The Industrials remain below their secondary reaction closing highs, and hence no primary bull market signal has been signaled. More about this here
The first article clearly shows that making money in the market is not so easy. Even for buy and hold, and assuming the very lenient US stock market for investors in the last decades, there are very large periods of underperformance. In other words, if the average return is on the vicinity of 8% p.a., one is very likely to undergo long and rough periods of underperformance. Of course, market timers (the Dow Theory is market timing) are not immune to underperformance both against the buy and hold benchmark as well as against our own average return (that is, is, i.e., the Dow Theory averages 11% p.a., there will be periods of time where returns will be well below its own average or buy and hold average to boot).
The “Systematic Relative Strength” blog of Dorset Wright in its article "Managing Lumpy" says it all.

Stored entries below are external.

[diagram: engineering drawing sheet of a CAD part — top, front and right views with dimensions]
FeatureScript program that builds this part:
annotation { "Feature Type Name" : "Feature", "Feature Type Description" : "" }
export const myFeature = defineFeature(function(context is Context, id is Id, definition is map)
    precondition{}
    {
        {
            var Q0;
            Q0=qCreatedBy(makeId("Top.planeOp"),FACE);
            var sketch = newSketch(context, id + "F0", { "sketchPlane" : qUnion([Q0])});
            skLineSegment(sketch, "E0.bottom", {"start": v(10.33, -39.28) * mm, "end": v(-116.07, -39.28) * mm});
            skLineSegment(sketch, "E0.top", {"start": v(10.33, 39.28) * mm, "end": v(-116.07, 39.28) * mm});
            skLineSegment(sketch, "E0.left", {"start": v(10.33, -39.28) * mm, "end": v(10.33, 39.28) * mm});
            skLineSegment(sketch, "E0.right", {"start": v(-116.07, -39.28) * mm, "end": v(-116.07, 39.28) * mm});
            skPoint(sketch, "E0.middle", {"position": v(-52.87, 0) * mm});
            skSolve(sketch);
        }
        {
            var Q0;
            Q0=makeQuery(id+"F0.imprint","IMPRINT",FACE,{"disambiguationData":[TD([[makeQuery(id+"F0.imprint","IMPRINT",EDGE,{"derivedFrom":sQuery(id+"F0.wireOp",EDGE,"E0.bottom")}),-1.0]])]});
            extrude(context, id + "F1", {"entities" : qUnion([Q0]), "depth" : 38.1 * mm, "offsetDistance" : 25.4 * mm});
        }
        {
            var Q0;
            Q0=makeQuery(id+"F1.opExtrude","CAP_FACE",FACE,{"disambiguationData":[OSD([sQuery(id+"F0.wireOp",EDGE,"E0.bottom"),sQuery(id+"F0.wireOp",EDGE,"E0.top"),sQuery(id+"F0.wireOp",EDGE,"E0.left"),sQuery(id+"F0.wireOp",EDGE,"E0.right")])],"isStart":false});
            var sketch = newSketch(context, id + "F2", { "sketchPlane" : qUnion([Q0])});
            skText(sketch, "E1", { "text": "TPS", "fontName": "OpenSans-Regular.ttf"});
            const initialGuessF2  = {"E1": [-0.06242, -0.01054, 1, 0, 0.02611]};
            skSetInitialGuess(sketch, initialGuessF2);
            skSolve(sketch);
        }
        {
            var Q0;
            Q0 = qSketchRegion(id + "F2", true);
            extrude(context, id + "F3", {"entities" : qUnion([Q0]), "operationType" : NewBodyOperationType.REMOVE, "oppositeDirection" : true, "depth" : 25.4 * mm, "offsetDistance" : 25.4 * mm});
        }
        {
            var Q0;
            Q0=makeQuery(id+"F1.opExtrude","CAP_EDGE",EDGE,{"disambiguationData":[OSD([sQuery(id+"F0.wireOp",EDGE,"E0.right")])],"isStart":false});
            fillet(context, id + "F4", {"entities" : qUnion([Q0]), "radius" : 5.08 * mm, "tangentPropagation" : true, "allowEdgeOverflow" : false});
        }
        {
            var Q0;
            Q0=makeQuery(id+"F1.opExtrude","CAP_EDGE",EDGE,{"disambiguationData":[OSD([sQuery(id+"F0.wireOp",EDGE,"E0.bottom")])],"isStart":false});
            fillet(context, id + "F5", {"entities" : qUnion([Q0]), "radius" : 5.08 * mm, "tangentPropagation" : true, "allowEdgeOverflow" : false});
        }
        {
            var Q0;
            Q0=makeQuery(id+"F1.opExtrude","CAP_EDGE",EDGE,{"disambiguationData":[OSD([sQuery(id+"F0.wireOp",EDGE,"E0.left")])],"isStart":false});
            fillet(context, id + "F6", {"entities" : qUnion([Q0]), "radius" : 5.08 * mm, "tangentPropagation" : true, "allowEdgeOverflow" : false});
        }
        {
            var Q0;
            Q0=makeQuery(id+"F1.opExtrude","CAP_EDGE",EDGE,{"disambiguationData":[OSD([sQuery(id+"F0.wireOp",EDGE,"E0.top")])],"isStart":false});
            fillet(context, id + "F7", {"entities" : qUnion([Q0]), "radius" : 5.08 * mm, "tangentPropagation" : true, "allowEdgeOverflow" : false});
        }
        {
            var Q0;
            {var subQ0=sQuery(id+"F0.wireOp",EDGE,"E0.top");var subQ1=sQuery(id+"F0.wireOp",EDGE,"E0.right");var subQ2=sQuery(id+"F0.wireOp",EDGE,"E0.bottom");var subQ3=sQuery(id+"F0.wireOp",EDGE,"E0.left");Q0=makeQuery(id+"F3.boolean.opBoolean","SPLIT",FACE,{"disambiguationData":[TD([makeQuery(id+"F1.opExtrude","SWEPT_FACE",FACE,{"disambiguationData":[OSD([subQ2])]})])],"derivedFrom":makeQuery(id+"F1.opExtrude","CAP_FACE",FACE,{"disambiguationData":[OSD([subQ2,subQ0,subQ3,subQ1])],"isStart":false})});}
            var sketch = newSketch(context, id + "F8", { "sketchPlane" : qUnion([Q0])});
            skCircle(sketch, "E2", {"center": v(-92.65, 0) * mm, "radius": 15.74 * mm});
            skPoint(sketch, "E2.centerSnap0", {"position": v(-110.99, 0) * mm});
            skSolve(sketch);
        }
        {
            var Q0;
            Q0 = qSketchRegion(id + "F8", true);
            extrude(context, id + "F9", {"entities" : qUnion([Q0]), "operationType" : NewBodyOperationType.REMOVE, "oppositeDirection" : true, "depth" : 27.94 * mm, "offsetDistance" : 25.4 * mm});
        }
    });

The second one, which brings me reminiscences of my post “Why Drawdowns matter” has been posted by Barry Ritholtz in Bloomber View. It bears the title “Invest like aBillionaire (if you are one)”. Barry clearly explains that there is no “one size fits for all” investment approach and that the individual circumstances of each investor determine the appropriate investing approach. What suits billionaires may not be suitable to other investors.
My takeaway from the two articles: Nobody said investing is going to be easy in real time. We must get psychologically and financially prepared to endure drawdowns and underperformance. Furthermore, we have to know who we are, both mentally and financially, and thus blindly mimicking the trades that billionaires make may be detrimental to our interests.